Molte imprese sono pronte a ripartire, ma nessuno, neanche i più ottimisti, crede che tutto potrà tornare come prima. Questa chiusura prolungata dell’attività economica avrà effetti anche sulle dimensioni già ridotte delle imprese italiane?

«Sicuramente quello che stiamo vivendo avrà delle conseguenze. Le politiche economiche dovrebbero evitare che questo shock, che potrebbe essere temporaneo, lasci segni permanenti sulla capacità produttiva dei Paesi e dell’Italia in modo particolare. Invece, purtroppo, potrebbero esserci, soprattutto per le imprese più piccole e più fragili. Questo shock sta manifestando delle caratteristiche di asimmetria molto accentuate: il modo in cui si cerca di realizzare il distanziamento sociale, la chiusura delle attività non essenziali, sta colpendo in modo particolare alcune filiere, per esempio quella del turismo e dell’intrattenimento, e tutto quello che è legato alla socialità delle persone. Questo fa sì che alcuni settori siano molto colpiti, settori nei quali c’è una larga prevalenza di imprese piccole o anche piccolissime. Da questo punto di vista c’è il rischio che, se la crisi dovesse protrarsi troppo a lungo o comunque non ci fossero adeguati strumenti di sostegno al reddito di queste categorie di lavoratori e di piccoli imprenditori, all’uscita dalla fase di controllo sanitario interi settori si trovino o fuori mercato o con grandi problemi di liquidità. In questo senso gli interventi che ha fatto recentemente il governo – il cosiddetto Decreto liquidità – sono molto importanti. È chiaro che bisognerà pensare alla fase 2, alla ripartenza, ma ormai credo che sia chiaro per tutti che il virus non scomparirà nemmeno all’inizio di maggio, e che dovremo imparare a conviverci. Per far sì che non vi sia un riaccendersi dell’epidemia la riapertura dovrà avvenire con gradualità e con tutta una serie di accorgimenti che anche le imprese dovranno adottare. Quindi sarà necessario un grande sforzo di riorganizzazione, con l’adozione di strumenti per la messa in sicurezza dei lavoratori».

 

Quale ruolo dovrebbero giocare in questo momento le istituzioni europee?

«Come ho detto, si sta delineando una situazione in cui per tutti i Paesi ci sarà una fortissima caduta del PIL. Ci sarà quindi bisogno di forti interventi a supporto dell’economia, oltre a quelli necessari per combattere la pandemia. Tutto questo lascerà in eredità danni economici e indebitamenti più alti. Di fronte a questa situazione, comune per tutti i Paesi, da più parti si richiama l’importanza di un intervento coordinato in sede europea proprio perché si tratta di costi che non derivano da comportamenti sbagliati dei singoli Stati, ma appunto dell’effetto di un fatto totalmente esogeno e non controllabile. Se non si vedrà all’opera un’Europa unita e solidale, capace di superare le barriere nazionali, gli egoismi e le differenze, credo che si lascerà in eredità un’Europa colpita per sempre nei suoi ideali di partenza.

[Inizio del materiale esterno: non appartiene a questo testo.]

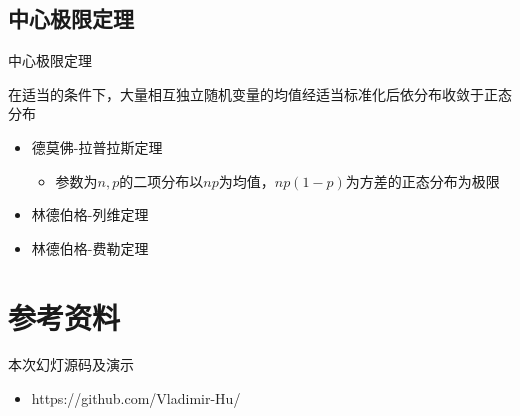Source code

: \documentclass[14pt,hyperref={CJKbookmarks=true}]{beamer}
\begin{document}
\subsection{中心极限定理}
\begin{frame}{中心极限定理}
\begin{theorem}
在适当的条件下，大量相互独立随机变量的均值经适当标准化后依分布收敛于正态分布
\end{theorem}
\begin{itemize}
\item 德莫佛-拉普拉斯定理
\begin{itemize}
\item 参数为$n,p$的二项分布以$np$为均值，$np(1-p)$为方差的正态分布为极限
\end{itemize}
\item 林德伯格-列维定理
\item 林德伯格-费勒定理
\end{itemize}
\end{frame}
\section{参考资料}
\begin{frame}
本次幻灯源码及演示
\begin{itemize}
\item https://github.com/Vladimir-Hu/
\end{itemize}
\end{frame}
\end{document}
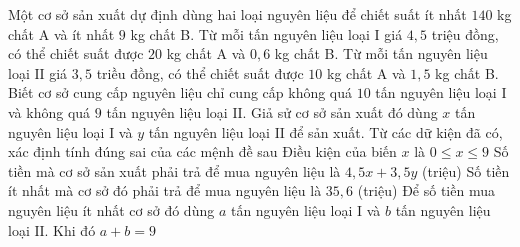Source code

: \begin{ex} %
	Một cơ sở sản xuất dự định dùng hai loại nguyên liệu để chiết suất ít nhất $140$ kg chất A và ít nhất $9$ kg chất B. Từ mỗi tấn nguyên liệu loại $\text{I}$ giá $4{,}5$ triệu đồng, có thể chiết suất được $20$ kg chất A và $0{,}6$ kg chất B. Từ mỗi tấn nguyên liệu loại $\text{II}$ giá $3{,}5$ triều đồng, có thể chiết suất được $10$ kg chất A và $1{,}5$ kg chất B. Biết cơ sở cung cấp nguyên liệu chỉ cung cấp không quá $10$ tấn nguyên liệu loại $\text{I}$ và không quá $9$ tấn nguyên liệu loại $\text{II}$. Giả sử cơ sở sản xuất đó dùng $x$ tấn nguyên liệu loại $\text{I}$ và $y$ tấn nguyên liệu loại $\text{II}$ để sản xuất. Từ các dữ kiện đã có, xác định tính đúng sai của các mệnh đề sau
	\choiceTF
	{Điều kiện của biến $x$ là $0 \leq x \leq 9$}
	{\True Số tiền mà cơ sở sản xuất phải trả để mua nguyên liệu là $4{,}5 x+3{,}5 y$ (triệu)}
	{Số tiền ít nhất mà cơ sở đó phải trả để mua nguyên liệu là $35{,}6$ (triệu)}
	{\True Để số tiền mua nguyên liệu ít nhất cơ sở đó dùng $a$ tấn nguyên liệu loại $\text{I}$ và $b$ tấn nguyên liệu loại $\text{II}$. Khi đó $a+b=9$}
	\loigiai{
		
}
\end{ex}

Negli ultimi anni ha già subito molti colpi, questo potrebbe essere il colpo definitivo.

Al contrario, la condivisione di questi costi potrebbe rendere più forte l’Europa perché renderebbe i Paesi che usciranno più fragili da questa vicenda – come l’Italia ma non solo –, meno attaccabili e dunque più resilienti e capaci di tornare a contribuire alla crescita dell’interno continente».

 

Come giudica il dibattito politico – su cui è già intervenuto Romano Prodi – sul Fondo salva Stati?

«Dal punto di vista politico non ho le competenze per intervenire. Quello che posso dire è che dal punto di vista economico non mi sono chiari i motivi per cui non dovremmo accettare di fruire di questi fondi che, tra l’altro, verrebbero messi a disposizione senza condizionalità, con tassi di interesse molto bassi, verosimilmente con una scadenza di rimborso molto lontana. Non sarebbero risolutivi, però potrebbero essere un aiuto a un costo veramente molto contenuto».